══ Material ══

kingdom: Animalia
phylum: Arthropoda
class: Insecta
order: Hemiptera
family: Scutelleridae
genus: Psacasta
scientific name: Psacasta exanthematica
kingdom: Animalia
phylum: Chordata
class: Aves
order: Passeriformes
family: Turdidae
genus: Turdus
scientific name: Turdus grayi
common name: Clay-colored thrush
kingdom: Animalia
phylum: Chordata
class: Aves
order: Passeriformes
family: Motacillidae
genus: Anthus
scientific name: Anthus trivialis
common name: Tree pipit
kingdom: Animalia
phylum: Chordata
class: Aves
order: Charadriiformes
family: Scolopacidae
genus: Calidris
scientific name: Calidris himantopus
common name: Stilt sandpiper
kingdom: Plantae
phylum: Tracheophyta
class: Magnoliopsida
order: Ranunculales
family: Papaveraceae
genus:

═══

Exercise description: Put the records from the line with "genus: Calidris" through the last line into a Markdown table with two columns, Row and Line. Number each line and leave out any blank lines.

Response:
| Row | Line |
|---|---|
| 1 | genus: Calidris |
| 2 | scientific name: Calidris himantopus |
| 3 | common name: Stilt sandpiper |
| 4 | kingdom: Plantae |
| 5 | phylum: Tracheophyta |
| 6 | class: Magnoliopsida |
| 7 | order: Ranunculales |
| 8 | family: Papaveraceae |
| 9 | genus: |